§ What to do
a. In the mailing-list post, which months does the special goose season on Lake Ellesmere fall in?
b. Do these statements agree with the mailing-list post? Answer yes or no for each, quoting the deciding words. (i) A hunter may use a maimai on public land that no one has occupied by 7:30am. (ii) The men who fell sick at first took the illness for scurvy. (iii) The write-up on the 'Invercauld' has been found in the Otago Witness.

NEW-ZEALAND-L ArchivesArchiver > NEW-ZEALAND > 2003-09 > 1064376338
From: "BP Patea" <>
Subject: Re: [NZ] Auckland Islands Wrecks
Date: Wed, 24 Sep 2003 16:05:38 +1200
A maimai must be a kind of hunting shelter. see below
"The lake can also shoot well during strong northwest or northeast winds;
once again the downwind shoreline is the best place to hunt. Lake Ellesmere
has a good number of maimais located around the shoreline and most Ellesmere
regulars have a maimai of their own. However any hunter is free to use any
maimai situated on public land which has not been occupied by 7:30am in the
morning. This is a great option for new or inexperienced hunters who want a
taste of open water gamebird hunting without having to commit the time and
expense of having a maimai of their own. Another highlight of the shooting
calendar on Lake Ellesmere is the special goose season in February and
March. There is no doubt that the best goose hunting in New Zealand is on
offer at this time with large numbers of young, and less-educated Canada
geese migrating to Lake Ellesmere and the surrounding farm land. Fish & Game
North Canterbury has stocks of Canada goose decoys available for hire"
Cant find anything on cabbler as a disease though. Will wait with baited
breath for the answer.
----- Original Message -----
From: "Olwyn Whitehouse" <>
Sent: Wednesday, September 24, 2003 3:48 PM
Subject: [NZ] Auckland Islands Wrecks
> I just did a study on the Auckland Islands Wrecks using the wonderful
> Past website to gather the newspaper items.
> Kiwi in TX
> Still can't find the write-up on the 'Invercauld.' Should be in the first
> week of Oct. 1865 Otago Witness.
> What is cobbler?
> <nearly all of us were taken sick with a swelling of the limbs; which
> commenced at the stomach, and worked its way to the legs and feet,
> them almost helpless. At first, thought it was the scurvy, as the swollen
> parts when any pressure came upon them retained the indentation made for
> quite a long time; but we have since found out that the disease is known
> whalers by the name of the "cobbler.">
> What is a maimai? We found the remains of an old maimai where we fancied
> some unfortunates like ourselves had camped.

[Stored records]
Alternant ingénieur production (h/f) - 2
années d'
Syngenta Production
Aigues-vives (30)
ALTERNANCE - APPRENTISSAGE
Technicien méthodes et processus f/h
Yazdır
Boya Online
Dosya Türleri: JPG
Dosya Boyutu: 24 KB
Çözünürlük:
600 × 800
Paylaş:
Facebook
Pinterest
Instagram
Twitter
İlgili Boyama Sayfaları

--

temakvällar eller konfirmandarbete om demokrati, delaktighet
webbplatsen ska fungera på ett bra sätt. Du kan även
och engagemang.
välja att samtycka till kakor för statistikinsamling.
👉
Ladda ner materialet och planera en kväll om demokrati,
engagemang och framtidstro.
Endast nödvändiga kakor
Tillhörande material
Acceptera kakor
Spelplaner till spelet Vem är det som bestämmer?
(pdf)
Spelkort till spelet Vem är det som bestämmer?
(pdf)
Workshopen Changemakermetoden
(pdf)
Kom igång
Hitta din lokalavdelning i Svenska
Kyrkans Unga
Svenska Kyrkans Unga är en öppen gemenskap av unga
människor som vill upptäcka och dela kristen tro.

§ Task solutions
a. February and March.

b.
(i) Yes: "any hunter is free to use any maimai situated on public land which has not been occupied by 7:30am in the morning"
(ii) Yes: "At first, thought it was the scurvy"
(iii) No: "Still can't find the write-up on the 'Invercauld.'"